# PROBLEM DETAILS
Stopping at the line that holds "1-2 sentence summary", repeat the lines below exactly, starting from the very first and including that final line.

===== RECORDS SUPPLIED

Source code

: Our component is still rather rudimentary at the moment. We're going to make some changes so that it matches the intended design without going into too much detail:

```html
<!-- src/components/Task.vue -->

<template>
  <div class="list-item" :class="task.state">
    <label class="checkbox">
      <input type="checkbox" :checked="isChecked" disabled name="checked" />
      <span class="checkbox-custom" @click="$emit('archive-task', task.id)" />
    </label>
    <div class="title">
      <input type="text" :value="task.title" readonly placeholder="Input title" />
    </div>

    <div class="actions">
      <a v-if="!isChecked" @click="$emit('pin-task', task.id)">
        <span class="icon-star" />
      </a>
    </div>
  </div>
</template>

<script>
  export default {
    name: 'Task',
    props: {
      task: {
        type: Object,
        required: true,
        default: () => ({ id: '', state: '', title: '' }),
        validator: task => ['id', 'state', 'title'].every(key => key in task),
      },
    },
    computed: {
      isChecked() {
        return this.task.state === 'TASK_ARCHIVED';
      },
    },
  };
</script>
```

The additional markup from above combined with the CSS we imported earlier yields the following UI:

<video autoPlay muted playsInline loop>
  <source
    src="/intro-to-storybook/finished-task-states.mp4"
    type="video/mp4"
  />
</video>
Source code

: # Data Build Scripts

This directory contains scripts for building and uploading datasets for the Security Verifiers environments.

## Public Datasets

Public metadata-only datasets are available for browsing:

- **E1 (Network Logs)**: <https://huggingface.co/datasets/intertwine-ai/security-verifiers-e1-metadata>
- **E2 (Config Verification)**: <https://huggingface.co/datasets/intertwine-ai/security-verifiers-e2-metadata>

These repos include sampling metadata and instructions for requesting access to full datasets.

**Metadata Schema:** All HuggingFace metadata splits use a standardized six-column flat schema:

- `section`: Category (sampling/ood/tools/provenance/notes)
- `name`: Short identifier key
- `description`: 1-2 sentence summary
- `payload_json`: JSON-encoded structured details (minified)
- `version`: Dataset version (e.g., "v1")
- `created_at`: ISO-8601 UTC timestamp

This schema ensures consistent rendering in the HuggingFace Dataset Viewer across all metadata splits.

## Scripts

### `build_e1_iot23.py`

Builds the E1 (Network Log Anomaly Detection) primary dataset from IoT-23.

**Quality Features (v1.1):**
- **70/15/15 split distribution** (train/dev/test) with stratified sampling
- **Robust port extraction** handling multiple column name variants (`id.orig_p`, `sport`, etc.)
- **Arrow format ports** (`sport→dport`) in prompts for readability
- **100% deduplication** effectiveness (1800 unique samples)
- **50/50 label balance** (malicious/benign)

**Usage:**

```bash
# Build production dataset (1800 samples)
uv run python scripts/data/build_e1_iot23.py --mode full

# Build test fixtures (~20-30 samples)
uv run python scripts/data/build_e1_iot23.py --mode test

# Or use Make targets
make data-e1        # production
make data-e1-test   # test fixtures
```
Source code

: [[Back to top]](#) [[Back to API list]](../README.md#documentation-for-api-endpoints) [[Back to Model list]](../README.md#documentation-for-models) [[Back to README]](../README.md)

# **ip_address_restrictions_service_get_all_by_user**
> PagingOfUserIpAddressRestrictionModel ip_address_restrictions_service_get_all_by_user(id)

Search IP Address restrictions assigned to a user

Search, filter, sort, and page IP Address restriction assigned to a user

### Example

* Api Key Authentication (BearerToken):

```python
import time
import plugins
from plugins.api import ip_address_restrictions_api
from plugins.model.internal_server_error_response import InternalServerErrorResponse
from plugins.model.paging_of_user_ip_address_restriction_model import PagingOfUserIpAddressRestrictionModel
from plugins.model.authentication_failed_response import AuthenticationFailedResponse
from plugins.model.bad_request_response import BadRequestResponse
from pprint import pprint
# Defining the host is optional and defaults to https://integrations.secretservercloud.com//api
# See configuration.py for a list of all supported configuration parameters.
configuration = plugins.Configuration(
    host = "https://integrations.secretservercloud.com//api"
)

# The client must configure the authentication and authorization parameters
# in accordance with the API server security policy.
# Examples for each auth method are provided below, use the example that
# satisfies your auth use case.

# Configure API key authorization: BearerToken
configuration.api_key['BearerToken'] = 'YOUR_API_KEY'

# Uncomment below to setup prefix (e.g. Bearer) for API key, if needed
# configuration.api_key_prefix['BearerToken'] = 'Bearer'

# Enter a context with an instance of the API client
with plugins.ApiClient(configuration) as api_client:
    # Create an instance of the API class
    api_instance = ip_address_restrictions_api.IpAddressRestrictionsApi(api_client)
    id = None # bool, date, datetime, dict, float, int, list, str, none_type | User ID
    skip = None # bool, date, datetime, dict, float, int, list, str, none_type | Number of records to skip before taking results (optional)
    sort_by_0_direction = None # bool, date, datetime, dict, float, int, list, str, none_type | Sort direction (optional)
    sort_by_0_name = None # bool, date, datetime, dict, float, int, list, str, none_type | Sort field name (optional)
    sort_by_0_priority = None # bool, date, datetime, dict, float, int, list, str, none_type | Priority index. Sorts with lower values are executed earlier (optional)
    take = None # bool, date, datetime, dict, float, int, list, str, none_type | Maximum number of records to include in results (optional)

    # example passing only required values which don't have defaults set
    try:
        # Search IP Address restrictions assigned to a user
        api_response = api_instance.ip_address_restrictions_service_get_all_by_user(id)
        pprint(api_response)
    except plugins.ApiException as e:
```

==========

# EXERCISE RESPONSE
Source code

: Our component is still rather rudimentary at the moment. We're going to make some changes so that it matches the intended design without going into too much detail:

```html
<!-- src/components/Task.vue -->

<template>
  <div class="list-item" :class="task.state">
    <label class="checkbox">
      <input type="checkbox" :checked="isChecked" disabled name="checked" />
      <span class="checkbox-custom" @click="$emit('archive-task', task.id)" />
    </label>
    <div class="title">
      <input type="text" :value="task.title" readonly placeholder="Input title" />
    </div>

    <div class="actions">
      <a v-if="!isChecked" @click="$emit('pin-task', task.id)">
        <span class="icon-star" />
      </a>
    </div>
  </div>
</template>

<script>
  export default {
    name: 'Task',
    props: {
      task: {
        type: Object,
        required: true,
        default: () => ({ id: '', state: '', title: '' }),
        validator: task => ['id', 'state', 'title'].every(key => key in task),
      },
    },
    computed: {
      isChecked() {
        return this.task.state === 'TASK_ARCHIVED';
      },
    },
  };
</script>
```

The additional markup from above combined with the CSS we imported earlier yields the following UI:

<video autoPlay muted playsInline loop>
  <source
    src="/intro-to-storybook/finished-task-states.mp4"
    type="video/mp4"
  />
</video>
Source code

: # Data Build Scripts

This directory contains scripts for building and uploading datasets for the Security Verifiers environments.

## Public Datasets

Public metadata-only datasets are available for browsing:

- **E1 (Network Logs)**: <https://huggingface.co/datasets/intertwine-ai/security-verifiers-e1-metadata>
- **E2 (Config Verification)**: <https://huggingface.co/datasets/intertwine-ai/security-verifiers-e2-metadata>

These repos include sampling metadata and instructions for requesting access to full datasets.

**Metadata Schema:** All HuggingFace metadata splits use a standardized six-column flat schema:

- `section`: Category (sampling/ood/tools/provenance/notes)
- `name`: Short identifier key
- `description`: 1-2 sentence summary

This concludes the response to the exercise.